* [WRITTEN REQUEST 1] In the investment column, list the places named as destinations of growing exports.
* [WRITTEN REQUEST 2] Please copy the stretch of the investment column from "The rise of" through "record market averages.".

--- begin GIVEN TEXT ---

I have $197,000 in a bank money market account, and my broker friend has advised that I invest all of it into each of the 30 stocks that make up the Dow Jones 500 averages, which he insists will close the year over 15,000 (20,000 by 2014). I'm almost willing to do this, but I want to know what you think.
--GR, Troy, Mich.
Dear GR: Wow! Sounds like your friend has had a cognitive epiphany!
The economic data out of Washington certainly suggests that the stock market will continue to make new highs this year and next. Unemployment has fallen significantly. The inventory of unsold homes is growing smaller. Foreclosures are declining. Short sales and low interest rates are making homes available to more families.
The rise of corporate earnings; record low interest rates; low inflation; and growing exports to China, South America and the Pacific Rim all argue in favor of a higher Dow. Additionally, improving consumer confidence, a higher public savings rate, potential improvement in the European economy, and a turnaround in the European debt crisis paves the way for a continuing upswing in the averages. Higher anticipated tax receipts, higher personal incomes, growing consumer wealth, increased business startups and lower per-capita energy consumption suggest that the stock market will continue to move higher, too. Then, increased foreign investment in the U.S., a GDP that is expected to grow at 3 percent this year, our improving balance of payments, and stronger bank capital positions also warrant record market averages.
These rosy observations from Washington may be right as green grass and sweet rain, and I pray they are. But this soda-straw view of events sounds more like a screeching earnestness that would make dogs and psychopaths cynical. Because this is an election year and because the party in power will do everything within its power to remain in power, it's fair and reasonable to doubt this data; it derives solely from Washington.

--- end GIVEN TEXT ---
--- begin PROVIDED MATERIAL ---

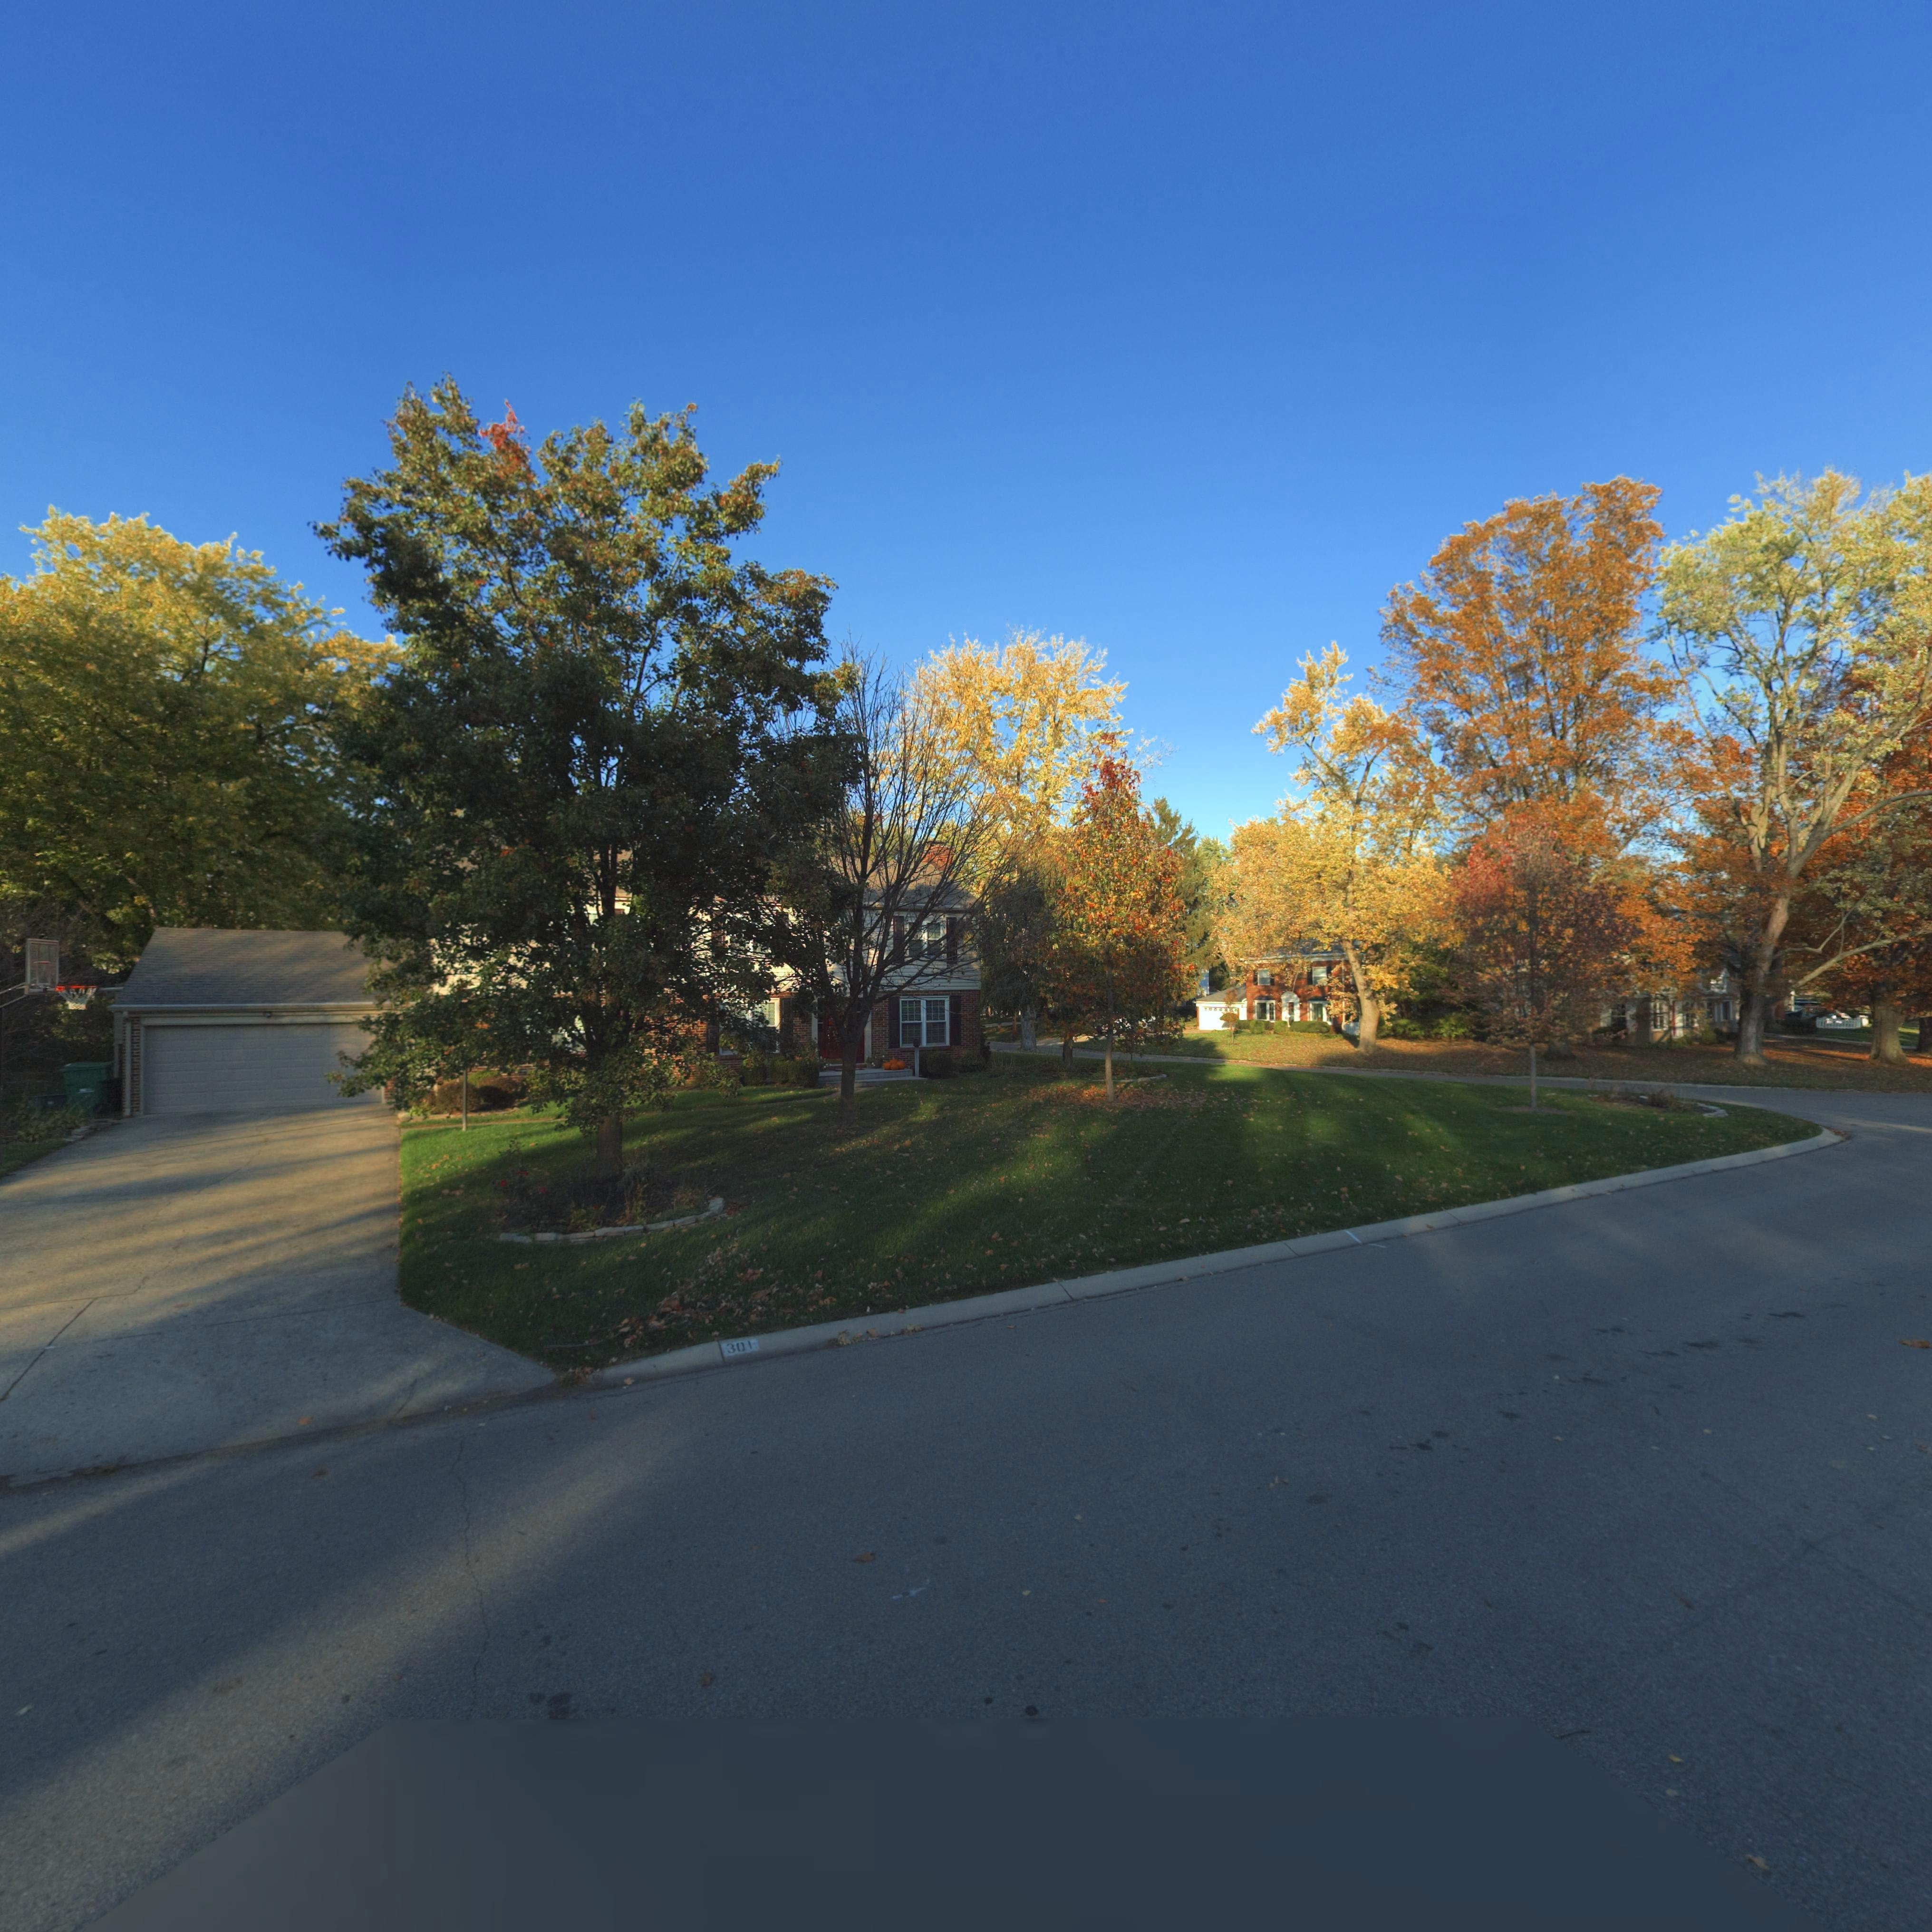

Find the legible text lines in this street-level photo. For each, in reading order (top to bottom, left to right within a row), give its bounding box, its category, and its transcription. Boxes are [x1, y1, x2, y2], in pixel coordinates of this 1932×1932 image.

[725, 1339, 753, 1355] StreetNumber: 301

--- end PROVIDED MATERIAL ---

* [RIGHT ANSWER 1] China, South America, the Pacific Rim

* [RIGHT ANSWER 2]
The rise of corporate earnings; record low interest rates; low inflation; and growing exports to China, South America and the Pacific Rim all argue in favor of a higher Dow. Additionally, improving consumer confidence, a higher public savings rate, potential improvement in the European economy, and a turnaround in the European debt crisis paves the way for a continuing upswing in the averages. Higher anticipated tax receipts, higher personal incomes, growing consumer wealth, increased business startups and lower per-capita energy consumption suggest that the stock market will continue to move higher, too. Then, increased foreign investment in the U.S., a GDP that is expected to grow at 3 percent this year, our improving balance of payments, and stronger bank capital positions also warrant record market averages.